== Zu bearbeiten ==
1. Stimmen diese Aussagen mit der Forendiskussion über Grafikkarten überein? Beantworte jede mit Ja oder Nein und zitiere die entscheidenden Worte wörtlich: (a) chmee würde zu einer 4650 greifen, die für knapp 80 Euro zu haben ist. (b) ArtificialPro nutzt im Moment eine 8800GTS. (c) ArtificialPro kann etwa 300 Euro ausgeben.
2. Entnimm der Forendiskussion über Grafikkarten wortgetreu alles von „Also, es ist" bis hinunter zu „240euro locker machen...".
3. Führe die Forendiskussion über Grafikkarten an der Stelle weiter, an der sie aufhört.

== Textabschnitt ==

● ● ● ● ● ● ●

# Welche ist neuer: X800,X1950 Pro ?



## gamerfunkie (5. Oktober 2008)

Hallo,
ich frage mich gerade welche der folgenden Grafikkarten neuer ist: X800 oder X1950 Pro ?
Ich habe hier beide vor mir liegen und überlege welche ich einbauchen soll. Mir wäre so als hätte ich die X800 später gekauft aber rein nach der lagik sollte ja die X1950 besser, bzw. neuer sein oder?
Gamerfunkie


----------



## chmee (5. Oktober 2008)

Die Reihenfolge bei ATI/AMD ist

9xx0 Serie - zB 9600
Xx00 Serie - zB X800
X1xx0 Serie - zB 1950
X2xx0 Serie - zB 2600
X3xx0 Serie - zB 3600
X4xx0 Serie - zB 4850

Hmm, es kommt auf den Preis an, auf das System, wo die GraKa eingebaut werden soll, logischerweise auch auf den Einsatzzweck. Tatsächlich würde ich zu einer 4650 greifen, die für knapp 80Euro erhältlich ist.

mfg chmee


----------



## ArtificialPro (10. Oktober 2008)

Ich hoffe es ist Gamerfunkie recht, wenn ich diesen seinen Thread benutze um meine Frage zu Stellen. Ich wollt dafür nicht extra einen neuen Thread eröffnen 

Also, es ist für mich wieder an der Zeit die Grafikleistung zu erhöhen ^^

Momentan benutz ich ja eine 8800GTS. Ich weiß nicht was ich mir jetzt holen soll.

Bei Nvidia sind die Karten irgendwie sehr teuer, für die Leistung die sie haben im Vergleich zu ATI...

Gibt es irgendwo einen Vergleich von ATI VS Nvidia VS Preis-leistung? Weil mir scheinen die 48xx Reihe von ATI ist vergleichsweise billig und hat Leistung.

Joa, könnt ihr mir da zu irgend etwas raten? Ich wollte ja eigentlich eine 2. 8800GTS im SLI-Verbund holen, aber das ist zu teuer für das bisschen mehr Leistung...

Ps: Ich kann etwa 240euro locker machen...

LG AP


----------



## starbuck86 (10. Oktober 2008)

● ● ● ● ● ● ●

== Angezeigtes Material ==
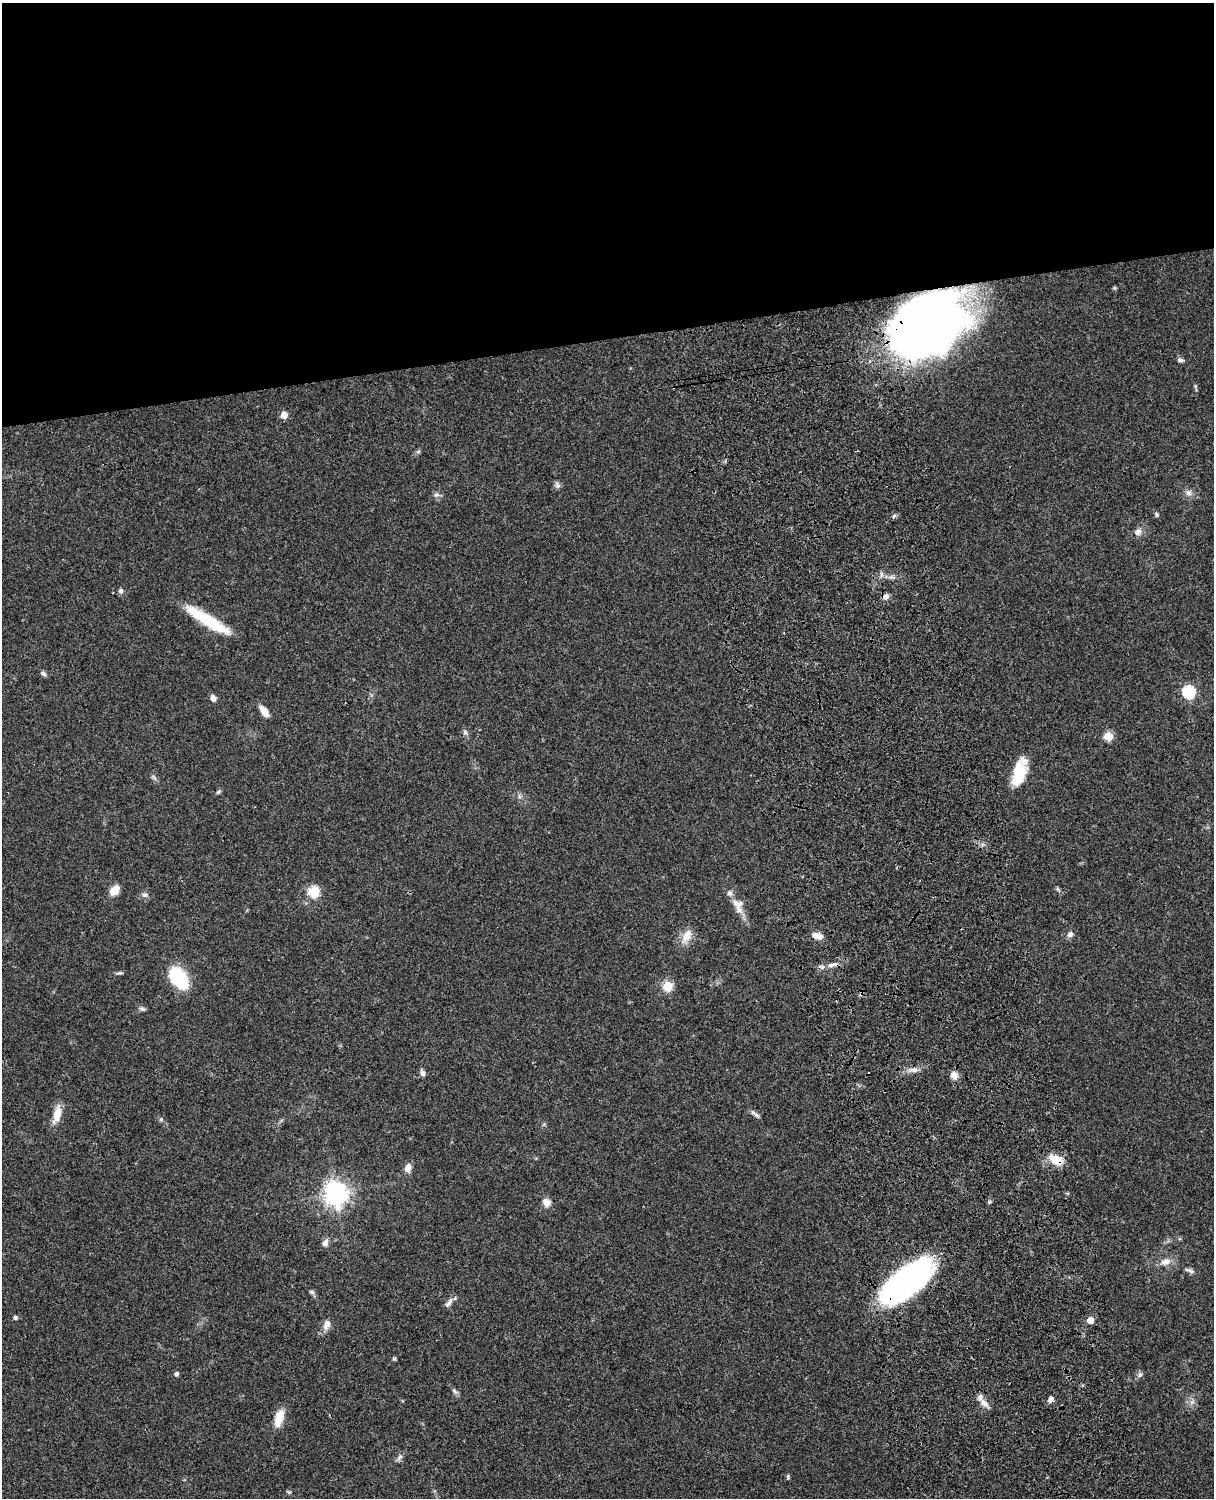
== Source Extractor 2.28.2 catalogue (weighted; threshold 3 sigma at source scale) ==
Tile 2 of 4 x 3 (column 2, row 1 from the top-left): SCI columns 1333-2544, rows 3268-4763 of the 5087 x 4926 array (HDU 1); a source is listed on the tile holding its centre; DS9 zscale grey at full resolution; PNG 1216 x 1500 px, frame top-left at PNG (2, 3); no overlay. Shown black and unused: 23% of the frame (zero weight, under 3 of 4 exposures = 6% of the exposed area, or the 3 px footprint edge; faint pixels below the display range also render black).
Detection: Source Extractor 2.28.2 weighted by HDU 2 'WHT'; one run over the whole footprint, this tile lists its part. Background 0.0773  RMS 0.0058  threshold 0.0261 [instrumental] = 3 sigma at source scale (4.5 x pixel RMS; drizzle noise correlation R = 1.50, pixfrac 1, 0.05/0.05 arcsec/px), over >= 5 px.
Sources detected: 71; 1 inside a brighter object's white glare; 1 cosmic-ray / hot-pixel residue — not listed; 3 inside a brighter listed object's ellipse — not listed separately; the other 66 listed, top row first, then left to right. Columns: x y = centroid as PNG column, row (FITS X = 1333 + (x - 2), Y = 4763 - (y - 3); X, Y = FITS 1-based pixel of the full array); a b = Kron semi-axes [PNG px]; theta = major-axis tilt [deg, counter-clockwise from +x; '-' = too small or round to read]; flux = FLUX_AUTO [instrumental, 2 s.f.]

● ● ● ● ● ● ●

== Als Antwort ==
1.
(a) Ja: „Tatsächlich würde ich zu einer 4650 greifen, die für knapp 80Euro erhältlich ist."
(b) Ja: „Momentan benutz ich ja eine 8800GTS."
(c) Nein: „Ps: Ich kann etwa 240euro locker machen..."

2.
Also, es ist für mich wieder an der Zeit die Grafikleistung zu erhöhen ^^

Momentan benutz ich ja eine 8800GTS. Ich weiß nicht was ich mir jetzt holen soll.

Bei Nvidia sind die Karten irgendwie sehr teuer, für die Leistung die sie haben im Vergleich zu ATI...

Gibt es irgendwo einen Vergleich von ATI VS Nvidia VS Preis-leistung? Weil mir scheinen die 48xx Reihe von ATI ist vergleichsweise billig und hat Leistung.

Joa, könnt ihr mir da zu irgend etwas raten? Ich wollte ja eigentlich eine 2. 8800GTS im SLI-Verbund holen, aber das ist zu teuer für das bisschen mehr Leistung...

Ps: Ich kann etwa 240euro locker machen...

3.
Ich würde mich eben mal auf einschlägigen Harwaretestseiten umschauen:
- tomshardware.com/de
- 3dchip.de
- gamestar.de
- chip.de

Schau mich auch gerade nach neuem Stuff um, als Ausgangsposition für Grafikkarten nutze ich dabei die Rangliste von 3dchip.de. Die ist immer aktuell gehalten.


----------



## Karlzberg (10. Oktober 2008)

Das hängt auch ganz maßgeblich von Deiner restlichen Hardware (genauer gesagt: CPU) ab.
Übertrieben ausgedrückt:
Was nutzt Dir eine HD4870 X2, wenn Du nur einen Athlon X64 besitzt?

Ab einem bestimmten Niveau bremst Deine CPU die Grafikkarte aus, weshalb gewisse Modelle reine Geldverschwendung wären. 

Überhaupt finde ich, dass die Kosten zur Mehrleistung einer stärkeren Karte (in Deinem Preisrahmen) in keiner Relation stehen. 

Mein Tipp:
Spar Dir lieber das Geld und rüste dann, wenn finanziell noch etwas hinzugekommen ist, gleich den Prozessor mit auf. Da dies wohl noch etwas Zeit brauchen wird, wird Deine neue GraKa auch entsprechend besser sein.


----------



## chmee (10. Oktober 2008)

Mein Tip : Ja, ATI/AMD 4850/4870. Preis/Leistung unschlagbar.

Aber bin auch Karlzbergs Meinung, der Sprung wird nicht so extrem ausfallen - kommt auf CPU, RAM und Spielauflösung an. Es ist aber ein sichtbarer Unterschied, wenn man zB Farcry von unspielbaren 18fps auf 28fps bei 1680x1050px hebt.

Jedem sein Portemonaie !

mfg chmee


----------



## ArtificialPro (11. Oktober 2008)

Danke für die Antworten.

Also um auf das Gesamtsystem zurück zu kommen:

In meinem System ist ein Quadcore Q6700, ein recht neues SLI-board und 2x2GB Ram eingebaut. Sollte doch reichen, oder?




chmee hat gesagt.:


> Mein Tip : Ja, ATI/AMD 4850/4870. Preis/Leistung unschlagbar.



Also auf der Internetseite "3Dchip.de" liegt die 260GTX in Sachen Leistung vor der HD4870. Dabei kosten die Karten fast gleich viel, eine Differenz von ~30euro. Stimmt die Reihenfolge in Punkto Leistung denn?



chmee hat gesagt.:


> Aber bin auch Karlzbergs Meinung, der Sprung wird nicht so extrem ausfallen - kommt auf CPU, RAM und Spielauflösung an. Es ist aber ein sichtbarer Unterschied, wenn man zB Farcry von unspielbaren 18fps auf 28fps bei 1680x1050px hebt.
> 
> Jedem sein Portemonaie !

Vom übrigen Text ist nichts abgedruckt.